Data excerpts
•••••
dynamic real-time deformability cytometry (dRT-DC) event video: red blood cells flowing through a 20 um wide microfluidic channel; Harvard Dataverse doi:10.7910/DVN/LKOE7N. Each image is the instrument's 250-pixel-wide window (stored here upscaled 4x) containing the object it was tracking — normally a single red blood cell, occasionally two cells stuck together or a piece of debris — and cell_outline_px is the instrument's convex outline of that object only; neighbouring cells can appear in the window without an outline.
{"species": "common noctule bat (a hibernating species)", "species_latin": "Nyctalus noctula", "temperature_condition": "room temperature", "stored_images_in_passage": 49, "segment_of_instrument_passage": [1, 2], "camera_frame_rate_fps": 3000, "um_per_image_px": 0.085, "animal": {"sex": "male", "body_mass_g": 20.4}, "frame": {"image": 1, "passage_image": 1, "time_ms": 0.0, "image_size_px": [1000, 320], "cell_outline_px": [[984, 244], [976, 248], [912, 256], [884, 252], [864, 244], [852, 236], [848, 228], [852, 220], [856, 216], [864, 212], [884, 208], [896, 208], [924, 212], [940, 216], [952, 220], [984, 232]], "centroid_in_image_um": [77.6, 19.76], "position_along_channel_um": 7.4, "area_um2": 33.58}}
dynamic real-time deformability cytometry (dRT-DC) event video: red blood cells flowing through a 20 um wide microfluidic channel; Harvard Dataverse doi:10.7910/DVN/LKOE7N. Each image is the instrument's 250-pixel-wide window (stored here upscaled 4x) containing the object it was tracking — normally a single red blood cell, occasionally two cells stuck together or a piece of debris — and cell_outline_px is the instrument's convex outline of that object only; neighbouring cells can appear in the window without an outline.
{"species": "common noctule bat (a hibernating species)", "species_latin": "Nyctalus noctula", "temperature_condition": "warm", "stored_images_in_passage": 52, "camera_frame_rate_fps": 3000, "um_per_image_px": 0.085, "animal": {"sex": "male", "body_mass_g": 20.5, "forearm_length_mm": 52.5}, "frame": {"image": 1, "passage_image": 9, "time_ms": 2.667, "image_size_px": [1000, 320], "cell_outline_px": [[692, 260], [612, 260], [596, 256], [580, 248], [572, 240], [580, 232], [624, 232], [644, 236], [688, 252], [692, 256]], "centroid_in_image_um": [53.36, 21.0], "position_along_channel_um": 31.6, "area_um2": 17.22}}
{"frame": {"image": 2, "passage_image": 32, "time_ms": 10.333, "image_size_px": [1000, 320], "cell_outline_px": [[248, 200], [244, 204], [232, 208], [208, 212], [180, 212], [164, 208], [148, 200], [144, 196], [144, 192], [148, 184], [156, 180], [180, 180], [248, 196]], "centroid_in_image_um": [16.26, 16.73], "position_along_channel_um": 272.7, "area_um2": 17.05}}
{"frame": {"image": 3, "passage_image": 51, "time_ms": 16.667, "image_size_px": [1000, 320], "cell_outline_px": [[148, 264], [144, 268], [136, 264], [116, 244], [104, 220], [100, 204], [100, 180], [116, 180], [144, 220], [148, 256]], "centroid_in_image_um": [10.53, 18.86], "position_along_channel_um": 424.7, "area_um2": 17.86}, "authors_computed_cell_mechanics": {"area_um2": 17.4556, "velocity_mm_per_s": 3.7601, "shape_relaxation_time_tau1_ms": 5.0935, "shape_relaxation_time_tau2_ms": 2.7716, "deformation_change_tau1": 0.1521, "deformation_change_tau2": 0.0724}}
•••••
# [EXERCISE OBJECTIVE]
All records above must be set down exactly, please.

# [COMPLETED EXERCISE]
dynamic real-time deformability cytometry (dRT-DC) event video: red blood cells flowing through a 20 um wide microfluidic channel; Harvard Dataverse doi:10.7910/DVN/LKOE7N. Each image is the instrument's 250-pixel-wide window (stored here upscaled 4x) containing the object it was tracking — normally a single red blood cell, occasionally two cells stuck together or a piece of debris — and cell_outline_px is the instrument's convex outline of that object only; neighbouring cells can appear in the window without an outline.
{"species": "common noctule bat (a hibernating species)", "species_latin": "Nyctalus noctula", "temperature_condition": "room temperature", "stored_images_in_passage": 49, "segment_of_instrument_passage": [1, 2], "camera_frame_rate_fps": 3000, "um_per_image_px": 0.085, "animal": {"sex": "male", "body_mass_g": 20.4}, "frame": {"image": 1, "passage_image": 1, "time_ms": 0.0, "image_size_px": [1000, 320], "cell_outline_px": [[984, 244], [976, 248], [912, 256], [884, 252], [864, 244], [852, 236], [848, 228], [852, 220], [856, 216], [864, 212], [884, 208], [896, 208], [924, 212], [940, 216], [952, 220], [984, 232]], "centroid_in_image_um": [77.6, 19.76], "position_along_channel_um": 7.4, "area_um2": 33.58}}
dynamic real-time deformability cytometry (dRT-DC) event video: red blood cells flowing through a 20 um wide microfluidic channel; Harvard Dataverse doi:10.7910/DVN/LKOE7N. Each image is the instrument's 250-pixel-wide window (stored here upscaled 4x) containing the object it was tracking — normally a single red blood cell, occasionally two cells stuck together or a piece of debris — and cell_outline_px is the instrument's convex outline of that object only; neighbouring cells can appear in the window without an outline.
{"species": "common noctule bat (a hibernating species)", "species_latin": "Nyctalus noctula", "temperature_condition": "warm", "stored_images_in_passage": 52, "camera_frame_rate_fps": 3000, "um_per_image_px": 0.085, "animal": {"sex": "male", "body_mass_g": 20.5, "forearm_length_mm": 52.5}, "frame": {"image": 1, "passage_image": 9, "time_ms": 2.667, "image_size_px": [1000, 320], "cell_outline_px": [[692, 260], [612, 260], [596, 256], [580, 248], [572, 240], [580, 232], [624, 232], [644, 236], [688, 252], [692, 256]], "centroid_in_image_um": [53.36, 21.0], "position_along_channel_um": 31.6, "area_um2": 17.22}}
{"frame": {"image": 2, "passage_image": 32, "time_ms": 10.333, "image_size_px": [1000, 320], "cell_outline_px": [[248, 200], [244, 204], [232, 208], [208, 212], [180, 212], [164, 208], [148, 200], [144, 196], [144, 192], [148, 184], [156, 180], [180, 180], [248, 196]], "centroid_in_image_um": [16.26, 16.73], "position_along_channel_um": 272.7, "area_um2": 17.05}}
{"frame": {"image": 3, "passage_image": 51, "time_ms": 16.667, "image_size_px": [1000, 320], "cell_outline_px": [[148, 264], [144, 268], [136, 264], [116, 244], [104, 220], [100, 204], [100, 180], [116, 180], [144, 220], [148, 256]], "centroid_in_image_um": [10.53, 18.86], "position_along_channel_um": 424.7, "area_um2": 17.86}, "authors_computed_cell_mechanics": {"area_um2": 17.4556, "velocity_mm_per_s": 3.7601, "shape_relaxation_time_tau1_ms": 5.0935, "shape_relaxation_time_tau2_ms": 2.7716, "deformation_change_tau1": 0.1521, "deformation_change_tau2": 0.0724}}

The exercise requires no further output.